Please return only the lines from the one holding "6 بازیکن همیشه ثابت در رئال مادرید مورینیو" through the one holding "را هم با مربیان", exactly as they appear in the records below, both ends included.

[Data records]
——

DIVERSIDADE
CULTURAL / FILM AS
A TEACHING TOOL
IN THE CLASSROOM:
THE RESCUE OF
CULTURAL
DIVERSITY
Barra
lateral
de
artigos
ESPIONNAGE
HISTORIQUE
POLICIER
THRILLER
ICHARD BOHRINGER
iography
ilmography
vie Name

——

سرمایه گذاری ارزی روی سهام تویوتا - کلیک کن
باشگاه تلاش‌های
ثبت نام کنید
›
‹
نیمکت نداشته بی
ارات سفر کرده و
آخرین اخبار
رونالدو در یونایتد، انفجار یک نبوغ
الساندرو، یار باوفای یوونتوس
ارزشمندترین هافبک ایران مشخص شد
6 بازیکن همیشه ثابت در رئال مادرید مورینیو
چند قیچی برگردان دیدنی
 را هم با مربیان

——

Response area –
6 بازیکن همیشه ثابت در رئال مادرید مورینیو
چند قیچی برگردان دیدنی
 را هم با مربیان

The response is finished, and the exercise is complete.